Kinky Boots struts off with 6 Tonys

Cyndi Lauper performs at the 67th Annual Tony Awards
10 June 2013

The feel-good musical Kinky Boots, with songs by pop star and Broadway newcomer Cyndi Lauper, won six 2013 Tony Awards, including best musical, best score and best leading man.

Christopher Durang's comical Vanya and Sonia and Masha and Spike won the best play Tony. Matilda the Musical won four awards and three other shows - Pippin, Who's Afraid of Virginia Woolf? and The Nance - shared three awards each.

Lauper, who wrote the hit Girls Just Want to Have Fun, was part of an impressive group of women who took top honours. Diane Paulus and Pam MacKinnon both won for directing - a rare time women have won directing Tonys for both a musical and a play in the same year - it also happened most recently at the 1998 Tonys.

Kinky Boots also won for choreography and two technical awards, and Billy Porter won for leading man in a musical. Porter beat Kinky Boots co-star Stark Sands and told him from the stage: "You are my rock, my sword, my shield. Your grace gives me presence. I share this award with you. I'm gonna keep it at my house! But I share it with you."

Paulus won her first Tony for directing the crackling, high-energy revival of the musical Pippin, which also earned the best revival honour and helped Patina Miller earn a best leading actress trophy.

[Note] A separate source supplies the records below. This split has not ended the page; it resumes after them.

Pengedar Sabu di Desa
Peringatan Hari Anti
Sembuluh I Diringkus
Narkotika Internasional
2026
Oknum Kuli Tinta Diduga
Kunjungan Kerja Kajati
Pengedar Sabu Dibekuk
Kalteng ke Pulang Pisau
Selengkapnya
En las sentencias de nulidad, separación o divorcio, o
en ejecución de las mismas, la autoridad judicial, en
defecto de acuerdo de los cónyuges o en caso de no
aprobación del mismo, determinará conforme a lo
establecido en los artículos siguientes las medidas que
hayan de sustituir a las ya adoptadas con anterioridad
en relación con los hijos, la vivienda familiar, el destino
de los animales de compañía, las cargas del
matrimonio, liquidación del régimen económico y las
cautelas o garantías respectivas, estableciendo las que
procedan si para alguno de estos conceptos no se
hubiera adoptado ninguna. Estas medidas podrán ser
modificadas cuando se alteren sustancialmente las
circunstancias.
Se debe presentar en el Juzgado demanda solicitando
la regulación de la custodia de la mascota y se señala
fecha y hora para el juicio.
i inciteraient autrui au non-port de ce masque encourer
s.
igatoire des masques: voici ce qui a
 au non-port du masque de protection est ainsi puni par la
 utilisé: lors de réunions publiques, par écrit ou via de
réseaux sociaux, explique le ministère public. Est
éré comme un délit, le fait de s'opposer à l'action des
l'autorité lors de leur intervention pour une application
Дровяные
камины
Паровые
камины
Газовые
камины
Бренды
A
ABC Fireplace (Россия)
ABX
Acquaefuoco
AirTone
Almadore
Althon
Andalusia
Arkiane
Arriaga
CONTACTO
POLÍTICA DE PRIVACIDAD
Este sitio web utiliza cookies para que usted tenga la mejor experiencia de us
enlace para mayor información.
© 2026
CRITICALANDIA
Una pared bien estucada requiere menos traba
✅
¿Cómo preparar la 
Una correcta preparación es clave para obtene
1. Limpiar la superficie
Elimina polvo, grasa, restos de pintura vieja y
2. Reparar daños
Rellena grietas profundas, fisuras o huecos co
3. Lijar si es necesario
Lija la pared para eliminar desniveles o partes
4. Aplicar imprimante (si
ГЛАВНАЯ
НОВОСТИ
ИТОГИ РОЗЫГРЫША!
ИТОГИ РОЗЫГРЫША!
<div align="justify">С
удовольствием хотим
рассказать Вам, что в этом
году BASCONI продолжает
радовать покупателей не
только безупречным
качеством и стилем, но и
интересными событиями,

MacKinnon won for directing the play Who's Afraid of Virginia Woolf?, a year after earning her first nomination for helming Clybourne Park. Her revival of Edward Albee's story of marital strife won the best play revival and earned Tracy Letts his first acting Tony, an upset beating of Tom Hanks.

Andrea Martin, 66, who won as featured actress in a musical, plays Pippin's grandmother and sings the music hall favourite No Time at All, stuns audiences nightly by doing jaw-dropping stunts that would make someone a fraction of her age blanch.

Courtney B Vance won for best featured actor in a play for portraying a newspaper editor opposite Tom Hanks in Lucky Guy. Judith Light won her second featured actress in a play Tony in two years, cementing the former TV star as a Broadway star. Meanwhile, Gabriel Ebert of Matilda the Musical won as best featured actor in a musical. He thanked his four Matildas and his parents, stooping down to speak into the microphone.

Cicely Tyson, 88, won the best leading actress in a play honours for the revival of The Trip to Bountiful, the show's only award on the night. It was the actress' first time back on Broadway in three decades.

The awards cap a somewhat grim financial season on Broadway in which the total box office take was flat and the number of ticket buyers slipped 6%. Both numbers were blamed in part on Superstorm Sandy, but high ticket prices and the lack of long term audience growth has many worried.